What this task involves: Copy out each line of the listing below in which the string "roads" occurs.
Record set START
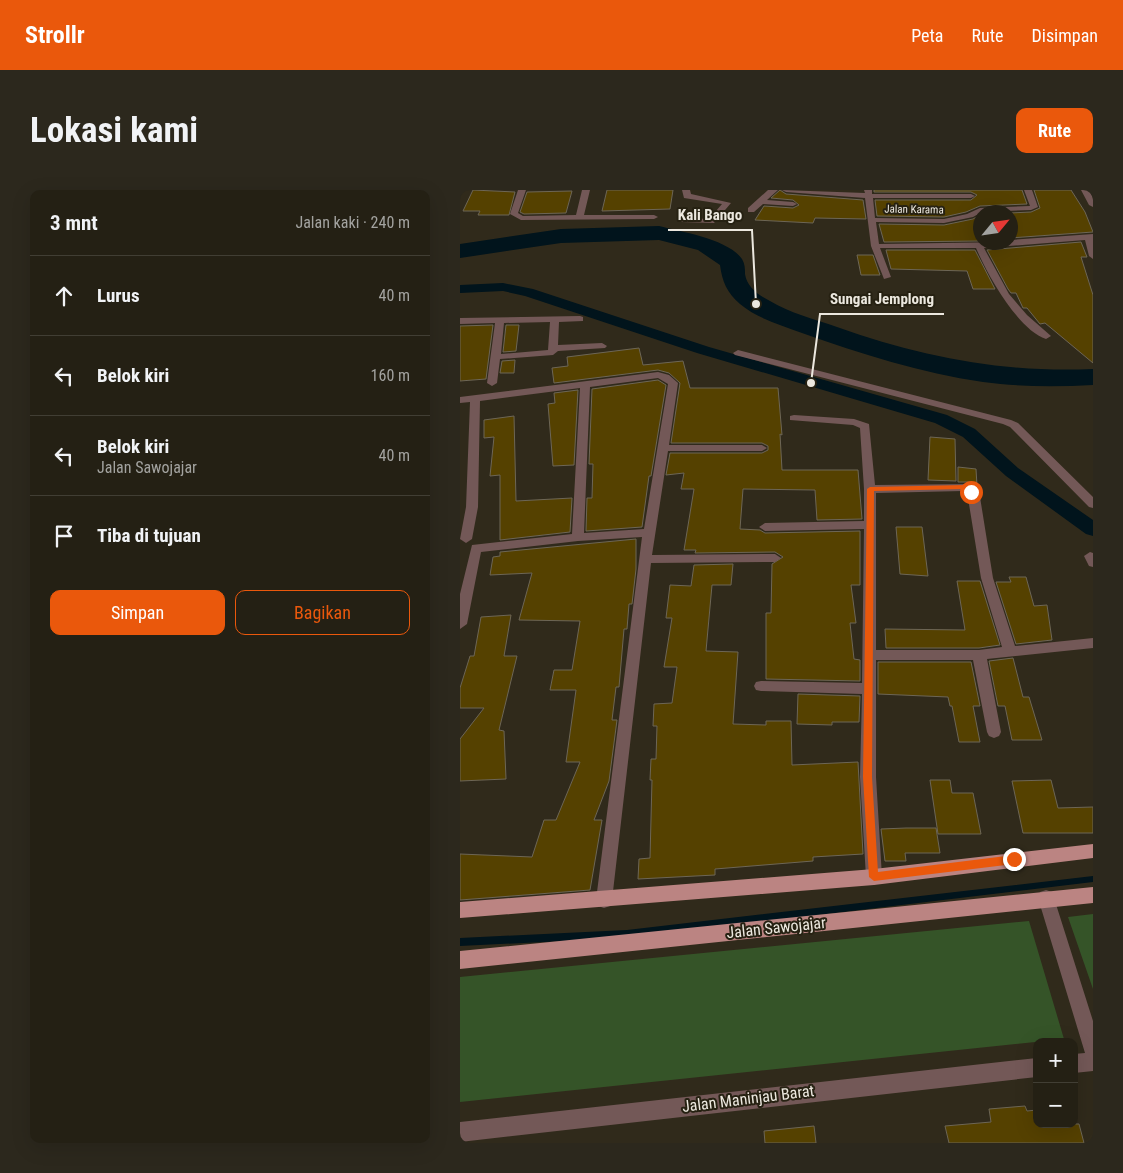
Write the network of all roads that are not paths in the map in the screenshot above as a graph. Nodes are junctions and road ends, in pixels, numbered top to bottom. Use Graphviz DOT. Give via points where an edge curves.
graph roads {
  1 [pos="522,190"];
  2 [pos="586,190"];
  3 [pos="686,190"];
  4 [pos="772,190"];
  5 [pos="786,190"];
  6 [pos="1028,190"];
  7 [pos="1085,190"];
  8 [pos="868,193"];
  9 [pos="970,193"];
  10 [pos="761,202"];
  11 [pos="793,204"];
  12 [pos="977,205"];
  13 [pos="1093,205"];
  14 [pos="1018,209"];
  15 [pos="751,210"];
  16 [pos="973,214"];
  17 [pos="580,217"];
  18 [pos="654,217"];
  19 [pos="684,220"];
  20 [pos="872,220"];
  21 [pos="1091,237"];
  22 [pos="1018,242"];
  23 [pos="875,246"];
  24 [pos="973,246"];
  25 [pos="981,250"];
  26 [pos="1093,256"];
  27 [pos="887,277"];
  28 [pos="555,319"];
  29 [pos="580,319"];
  30 [pos="500,320"];
  31 [pos="460,321"];
  32 [pos="1046,336"];
  33 [pos="602,346"];
  34 [pos="553,348"];
  35 [pos="738,353"];
  36 [pos="495,357"];
  37 [pos="492,383"];
  38 [pos="585,385"];
  39 [pos="475,398"];
  40 [pos="460,400"];
  41 [pos="794,418"];
  42 [pos="663,448"];
  43 [pos="762,448"];
  44 [pos="870,489"];
  45 [pos="1093,504"];
  46 [pos="466,508"];
  47 [pos="870,525"];
  48 [pos="765,527"];
  49 [pos="649,533"];
  50 [pos="578,537"];
  51 [pos="468,542"];
  52 [pos="646,558"];
  53 [pos="775,558"];
  54 [pos="460,624"];
  55 [pos="1093,643"];
  56 [pos="1010,652"];
  57 [pos="978,654"];
  58 [pos="870,655"];
  59 [pos="761,686"];
  60 [pos="867,689"];
  61 [pos="994,732"];
  62 [pos="1093,851"];
  63 [pos="874,877"];
  64 [pos="1093,894"];
  65 [pos="1046,898"];
  66 [pos="604,900"];
  67 [pos="460,910"];
  68 [pos="460,960"];
  69 [pos="1093,1051"];
  70 [pos="1093,1062"];
  71 [pos="1078,1064"];
  72 [pos="1033,1067"];
  73 [pos="460,1132"];
  1 -- 17 [label="street" via="516,216"];
  2 -- 17 [label="street"];
  3 -- 19 [label="street" via="688,196 727,203 711,221"];
  4 -- 10 [label="street"];
  5 -- 8 [label="street"];
  6 -- 14 [label="street" via="1034,207"];
  7 -- 13 [label="street"];
  8 -- 9 [label="street"];
  8 -- 20 [label="street"];
  9 -- 12 [label="street"];
  10 -- 11 [label="street"];
  10 -- 15 [label="street"];
  16 -- 20 [label="street, Jalan Karama" via="952,221"];
  17 -- 18 [label="street"];
  20 -- 23 [label="street, Jalan Karama"];
  21 -- 22 [label="street"];
  21 -- 26 [label="street"];
  23 -- 24 [label="street"];
  23 -- 27 [label="street, Jalan Karama"];
  25 -- 32 [label="street" via="995,282 1024,318"];
  28 -- 29 [label="street"];
  28 -- 30 [label="street"];
  28 -- 34 [label="street"];
  30 -- 31 [label="street"];
  30 -- 36 [label="street"];
  33 -- 34 [label="street"];
  34 -- 36 [label="street" via="553,352"];
  35 -- 45 [label="street" via="1007,422"];
  36 -- 37 [label="street"];
  38 -- 39 [label="street"];
  38 -- 42 [label="street" via="658,375 670,380 673,383"];
  38 -- 50 [label="street"];
  39 -- 40 [label="street"];
  39 -- 46 [label="street"];
  41 -- 44 [label="street" via="854,422 865,426"];
  42 -- 43 [label="street"];
  42 -- 49 [label="street"];
  44 -- 47 [label="street"];
  44 -- 56 [label="street" via="966,487 971,492 987,578"];
  46 -- 51 [label="street"];
  47 -- 48 [label="street"];
  47 -- 58 [label="street"];
  49 -- 50 [label="street"];
  49 -- 52 [label="street"];
  50 -- 51 [label="street"];
  51 -- 54 [label="street"];
  52 -- 53 [label="street"];
  52 -- 66 [label="street"];
  55 -- 56 [label="street"];
  56 -- 57 [label="street"];
  57 -- 58 [label="street"];
  57 -- 61 [label="street"];
  58 -- 60 [label="street"];
  59 -- 60 [label="street"];
  60 -- 63 [label="street"];
  62 -- 63 [label="main road"];
  63 -- 66 [label="main road"];
  64 -- 65 [label="main road, Jalan Sawojajar"];
  65 -- 68 [label="main road, Jalan Sawojajar"];
  65 -- 69 [label="street"];
  66 -- 67 [label="main road"];
  70 -- 71 [label="street"];
  72 -- 73 [label="street, Jalan Maninjau Barat"];
}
Record set END
Exercise response:
Write the network of all roads that are not paths in the map in the screenshot above as a graph. Nodes are junctions and road ends, in pixels, numbered top to bottom. Use Graphviz DOT. Give via points where an edge curves.
graph roads {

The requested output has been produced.